We get to share Giunta’s journey in his newly released memoir, “Living with Honor” (Threshold Editions, 294 pages, $26), an engaging coming-of-age story that is funny and moving and filled with detail, a book that communicates, as well as any I’ve read, what a soldier’s life is like in modern-day combat.

This self-described “ordinary guy,” however, demonstrated extraordinary courage the night of Oct. 27, 2007, when his patrol was ambushed on Honcho Hill in Afghanistan, when he fought off two insurgents trying to carry off a wounded U.S. soldier. Two of his friends would die that night.

Giunta, with the help of writer Joe Layden, tells his story chronologically — about the average student at Cedar Rapids Kennedy High School, more interested in wrestling, golfing, football and running around with his friends than in his classes. Cocky, confident and headstrong — yes, he frustrated his parents, Steven and Rosemary Giunta — but he also learned a valuable skill in school and one that would serve him well in the military: “Knowing when to pull back from the abyss of stupidity.”

Giunta, now 27, a civilian, husband and father living in Colorado, writes that he was working as a “sandwich artist” at Subway when he heard a radio ad for the Army and enlisted. He decided he wanted to be a paratrooper when he saw a picture of a “sky soldier” on a Time magazine cover.

Giunta’s account of basic training in Georgia and in Germany is enormously entertaining, as he and his buddies jump out of airplanes, sit all day in holes full of rainwater, march for hours with heavy packs, shoot live rounds around each other, deal with boredom.

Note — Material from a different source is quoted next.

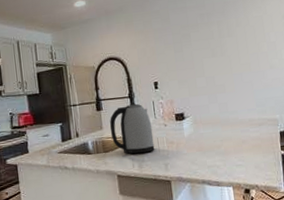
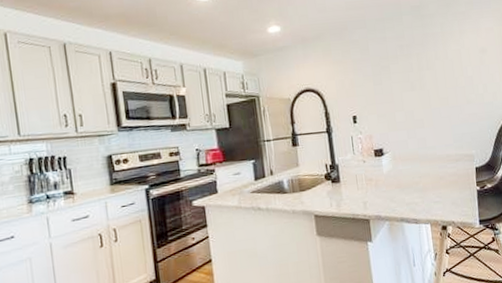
kettle: present [109,103,155,154] -> none [306,139,354,193]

In the vast melting pot of the U.S. Army, the fun-loving kid from Iowa learns discipline and respect, how to do 100 push-ups — then 50 more — and how to befriend and fight alongside people totally unlike himself.

That journey of self-discovery deepens when Giunta, a SAW machine-gunner with the 173rd Airborne Brigade, reaches the rugged mountains of Afghanistan.

“I began looking at the war differently, began seeing it not as an adventure or a game, or even a job with clear and attainable goals, but rather as a complex and extraordinarily dangerous situation,” Giunta writes.

In combat, a sergeant tells him, “chances are they’re going to take more from you than you feel like you owed them.”

Conditions, especially on Giunta’s second deployment in the Korengal Valley in northeast Afghanistan, near the border with Pakistan, are dangerous. Insurgent activity is heavy. The mountain outposts are primitive, with scorpions and bugs, no electricity, no running water. Giunta’s words help you feel the soldiers’ thirst, their fatigue, their frustration in dealing with villagers who don’t want them there, the chaos of combat.

“Combat,” Giunta writes, “is life distilled to its essence.” And war is “bloody and it’s gross and it’s gruesome; it’s always sick and mean. … There is hatred in those bullets.”

Giunta is matter-of-fact and sparse in detailing the night his patrol was ambushed in the “Valley of Death,” where he risks his life to help others. He knows they would have done the same for him, had their positions been reversed.

And that’s one reason he has trouble understanding why he is being recommended for the Medal of Honor: “How can I be so great if I allowed two of my friends to get killed? … I did what I was supposed to do, and I know for a fact that others behaved just as courageously.”

Nonetheless, Giunta is singled out. In the two years since President Obama draped the Medal of Honor around Giunta’s neck at the White House, Giunta has learned to live with its heavy weight.

And now this “regular guy” does us the honor of sharing his story — the story of many a young soldier — in an honest, humble and straightforward fashion. You get to know, and like, the men he served with, his brothers in arms.

Regardless of what you think of the war in Afghanistan, this is a book about courage and grace and friendship, a book well worth reading.